Drei Frauen und ein Baby
Eine Geschichte aus dem Leben (Name verändert)
So eine günstige Gelegenheit! Die junge Mutter hat Besuch von gleich drei jungen Frauen aus dem Verwandtschafts- und Freundeskreis. Der Nachwuchs, Klein-Inge, wird glühend bewundert und gewürdigt.
„Ich hätte da was Wichtiges zu besorgen, würdet ihr auf Ingelein aufpassen? Ihr seid ja zu dritt und ich mach‘ euch auch ein Fläschchen fertig.“ „Klar doch, machen wir glatt“, tönt der Frauenchor zurück. Gesagt, getan, Milch abpumpen, Fläschchen füllen („die Windeln liegen da links unten!“) und tschüss!
Ingelein fühlt sich im Frauenkreis sehr wohl und lässt sich mit sichtlichem Behagen von allen dreien betüddeln. Aber nach etwa einer Stunde wird sie etwas knötterig. Diagnose: Hunger! Nun, nichts Leichteres als das. Fläschchen wärmen, Schnuller in die Schnüss, und gut is! Ja, denkste! Rabääää, tönt es unüberhörbar, denn Ingelein hat eine überaus kräftige Stimme!
„Na, vielleicht liegt’s an mir? Ich reich‘ dich mal weiter.“ Rabääää! Rabäää! Nach dem ersten Umlauf ist Klein-Inges Kopf puterrot angelaufen. Aber sie will partout nichts trinken, Die Lautstärke ihres Protests erreicht das Klangvolumen einer Feuerwehrsirene. „Ob vielleicht die Windel …?“ Also auswickeln – nichts – einwickeln. Rabääää! Auf die stereotype Frage „Ja, was hat denn das liebe Ingelein?“ folgt nur die ebenso stereotype Antwort: Rabäää!
Bäuchlein massieren, auf dem Arm schuckeln, weh, mich packt Verzweiflung! Mutig wird Klein-Inge in den Kinderwagen verfrachtet und siehe da, Ruhe kehrt ein und Inge schläft ein Stückchen. Aber wirklich nur ein Stückchen, denn dann ertönt das Sirenengeheul von neuem.
Das wieder aufgewärmte Fläschchen bleibt abermals ungenutzt, Klein-Inge verweigert konsequent die Nahrungsaufnahme und brüllt stattdessen. Die Nachbarn werden bestimmt schon misstrauisch. Nochmal wickeln – vielleicht eine Schere vergessen? – Nein, das ist es auch nicht!

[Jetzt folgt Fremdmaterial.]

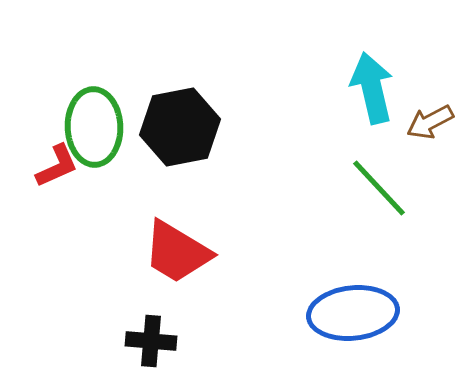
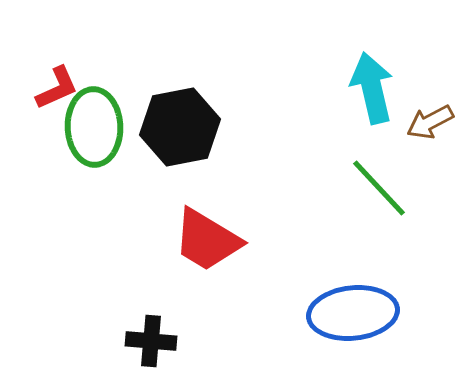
red L-shape: moved 78 px up
red trapezoid: moved 30 px right, 12 px up
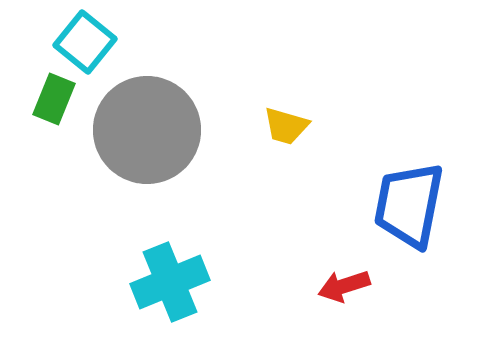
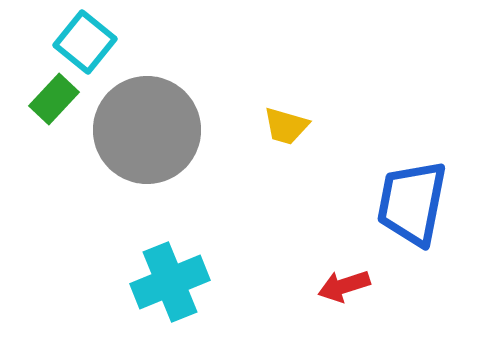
green rectangle: rotated 21 degrees clockwise
blue trapezoid: moved 3 px right, 2 px up
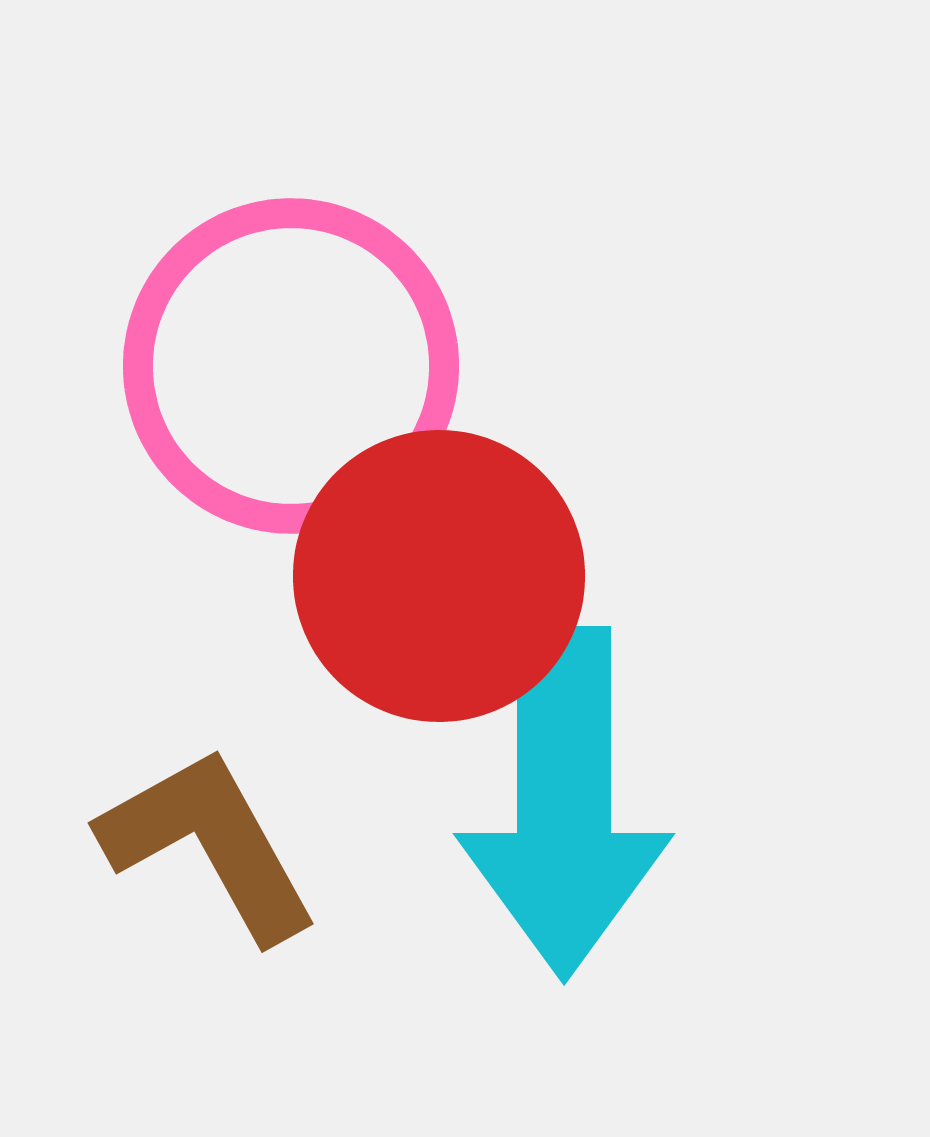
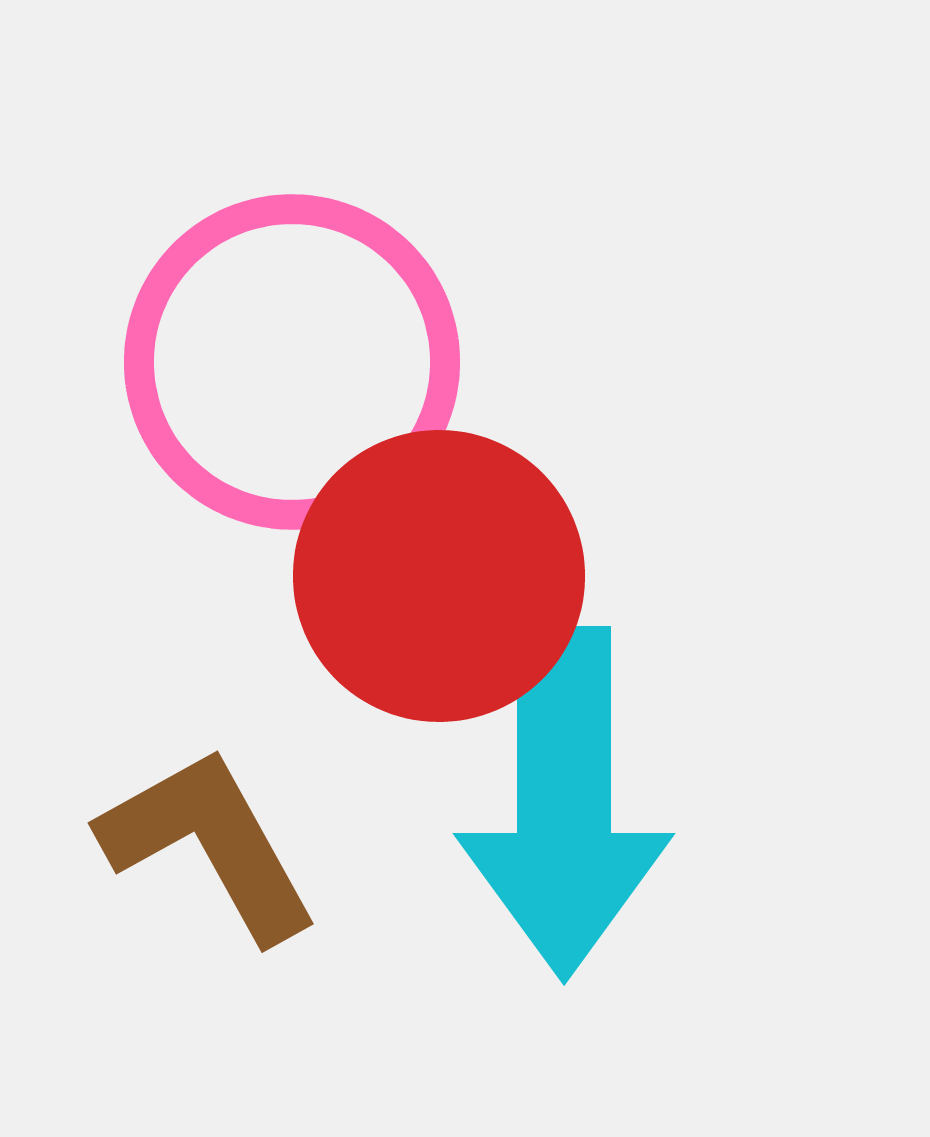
pink circle: moved 1 px right, 4 px up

Endlich geht die Eingangstür auf und die junge Mutter findet drei völlig entnervte Frauen und ein kreischendes Baby im Wohnzimmer vor. Bevor noch die drei etwas stammeln können, eilt der prüfende Blick der Mutter von dem Vierer-Ensemble zum Tisch, auf dem das volle Fläschchen steht.
„Ja, habt ihr denn die Verschlusskappe unter dem Sauger nicht aufgemacht?“ ist ihre entsetzte Frage.
Betretenes Schweigen schlägt ihr entgegen und nach einer Viertelstunde liegt Klein-Inge satt und zufrieden in ihrem Bettchen.